This could work, but then you'd need to generate 1000 queries one at a time, mea...

petercooper · on March 24, 2010

This could work, but then you'd need to generate 1000 queries one at a time, meaning lots and lots of disk seeks.

Not with a SELECT .. WHERE id IN (x,x,x,...) type query. But, yeah, sort of. I actually did trial with separate SELECTs for every ID at first and it performed surprisingly well.

As long as your sort table stays in memory you are fine even if it's a lot of data

Trueish. At the time, though, it was a 10-12GB database on a 4GB machine and in 2006 I didn't have the cashflow to get anything better. So the most popular parts of the DB were cached OK, but there was little left for temporary tables. I say "trueish", though, because you're still using more memory bandwidth with temporary tables in this situation and that's an issue sometimes.

Number one being an index on that column.

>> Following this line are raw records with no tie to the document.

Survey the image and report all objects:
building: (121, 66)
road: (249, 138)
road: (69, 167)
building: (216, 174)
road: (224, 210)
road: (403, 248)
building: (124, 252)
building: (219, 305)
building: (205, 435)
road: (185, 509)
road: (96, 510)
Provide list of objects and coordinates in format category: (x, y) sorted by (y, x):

The problem was that there were about 8 metadata columns and sorts were done with varying combinations of these (though usually one). Indexes became a big problem at a certain point because of how difficult they made it to clear stale data from the database (at one point we were doing 6 hour maintenance periods each month - with caches picking up the slack - to delete old records).

If I were doing it again, I'd do a lot differently (and not use MySQL), of course.. so your suggestions are certainly useful to anyone tackling a similar problem with 2010 eyes.

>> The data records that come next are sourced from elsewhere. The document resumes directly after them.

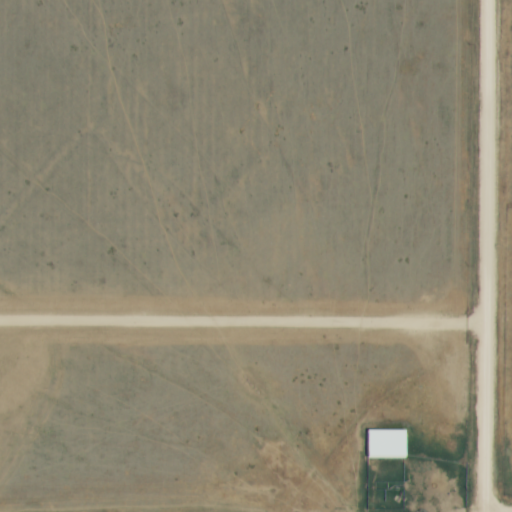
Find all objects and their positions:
road: (487, 256)
road: (243, 323)
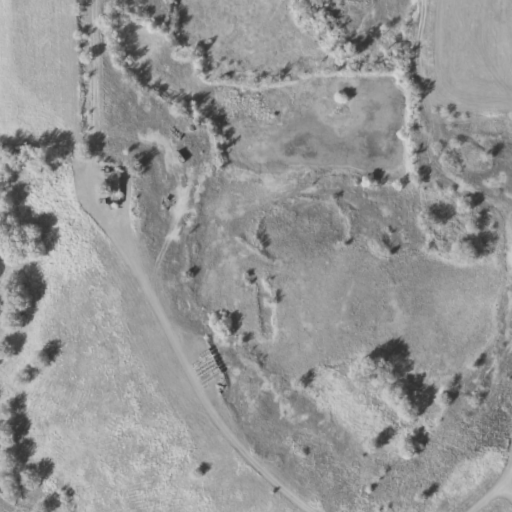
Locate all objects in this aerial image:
building: (113, 184)
building: (113, 184)
road: (251, 462)
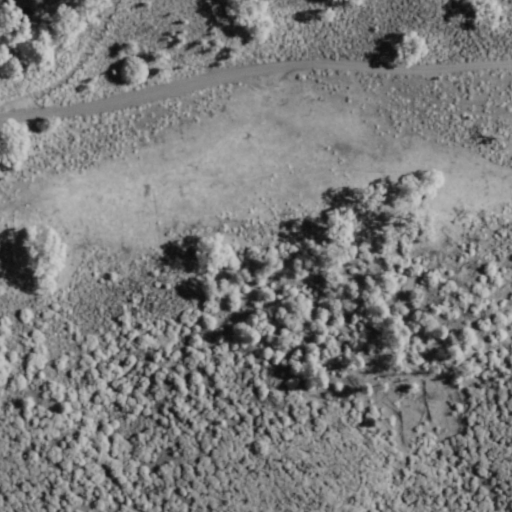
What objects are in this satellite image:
road: (503, 2)
road: (252, 65)
road: (254, 86)
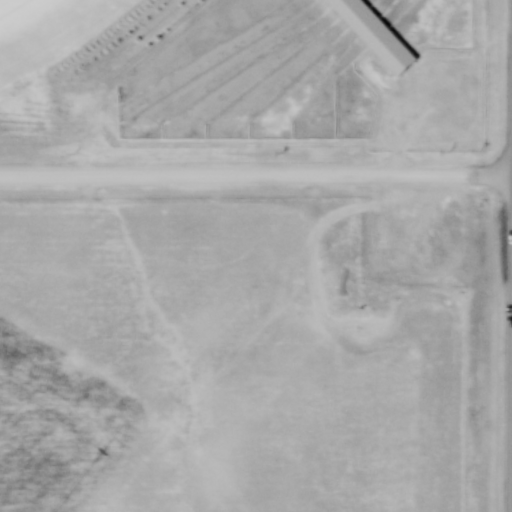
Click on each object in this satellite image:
road: (256, 180)
road: (511, 462)
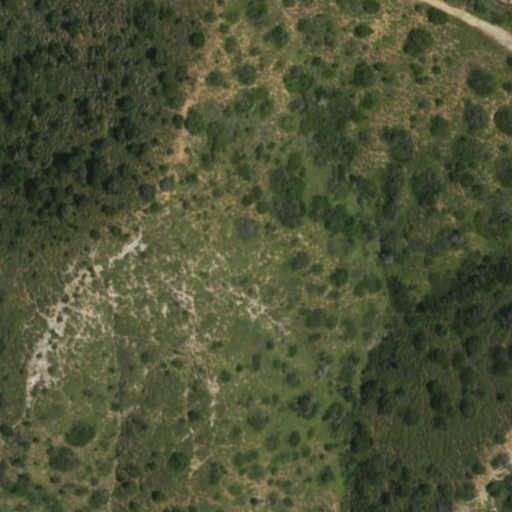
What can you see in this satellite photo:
road: (470, 19)
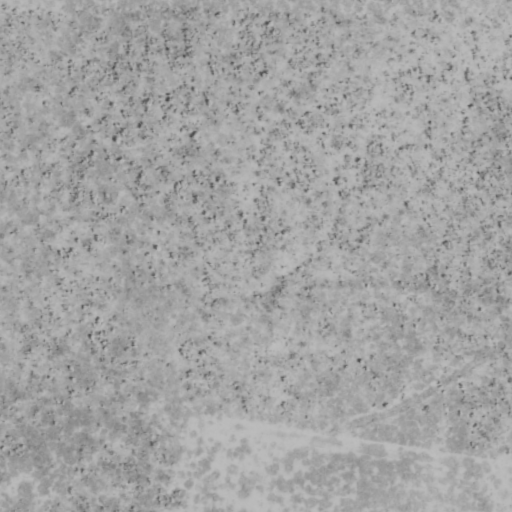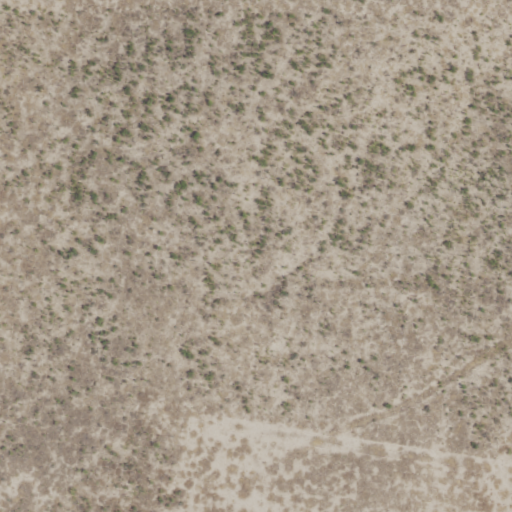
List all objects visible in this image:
airport: (348, 468)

jseifer · on March 24, 2010

What would you use instead of MySQL?

petercooper · on March 24, 2010

MongoDB is a running joke with you but, seriously, probably MongoDB along with Redis. It wouldn't be using the same algorithms as it did on MySQL, though. There are better ways to structure that sort of data nowadays.

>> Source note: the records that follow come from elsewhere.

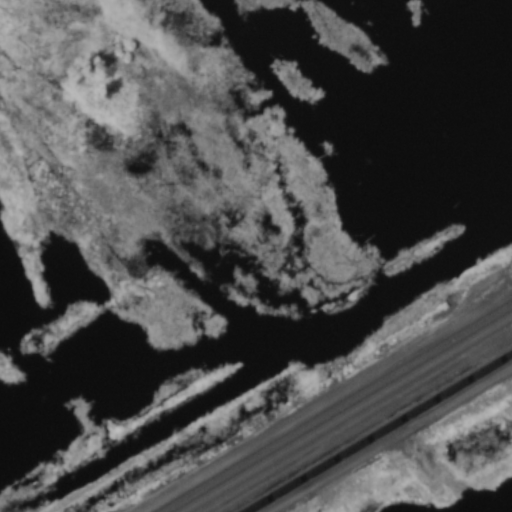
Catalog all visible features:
railway: (340, 409)
railway: (350, 415)
railway: (379, 432)
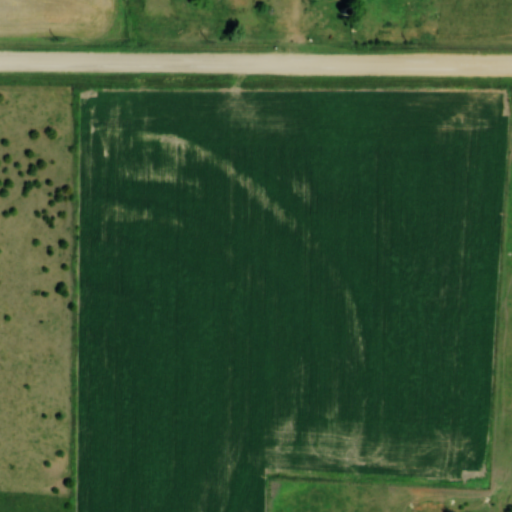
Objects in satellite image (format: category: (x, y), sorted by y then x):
road: (256, 63)
crop: (285, 290)
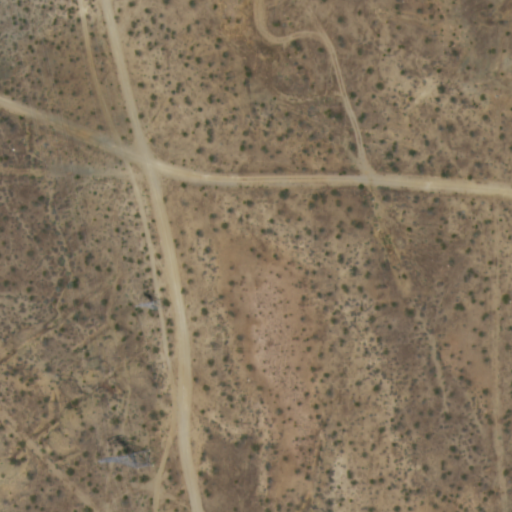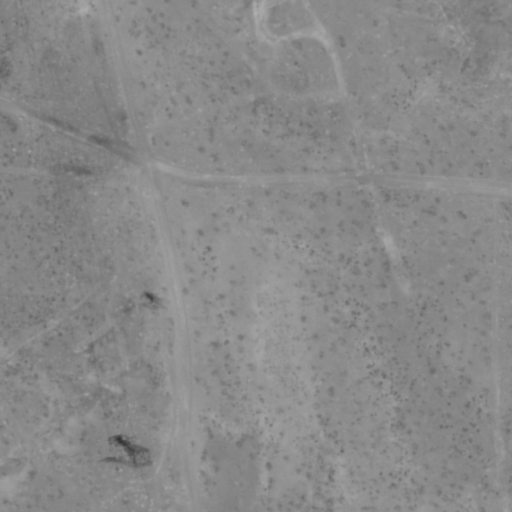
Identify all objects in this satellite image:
road: (73, 135)
road: (166, 253)
power tower: (162, 310)
power tower: (147, 464)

jseifer · on March 24, 2010

It's funny that it comes off as a joke since I really do love it. I mean, it powers http://nyhtp.com. I've had nothing but great experience with Redis, mixed experience with tokyo cabinet and tyrant, and not enough real work experience with Mongo.

petercooper · on March 24, 2010

MongoDB + Redis are proving a winning combination for me so far. Or, rather, the combination of having a fast key/value store with ephemeral key support and a document database is a winner. It gives you two levels and more immediate optimization and separate of concerns opportunities.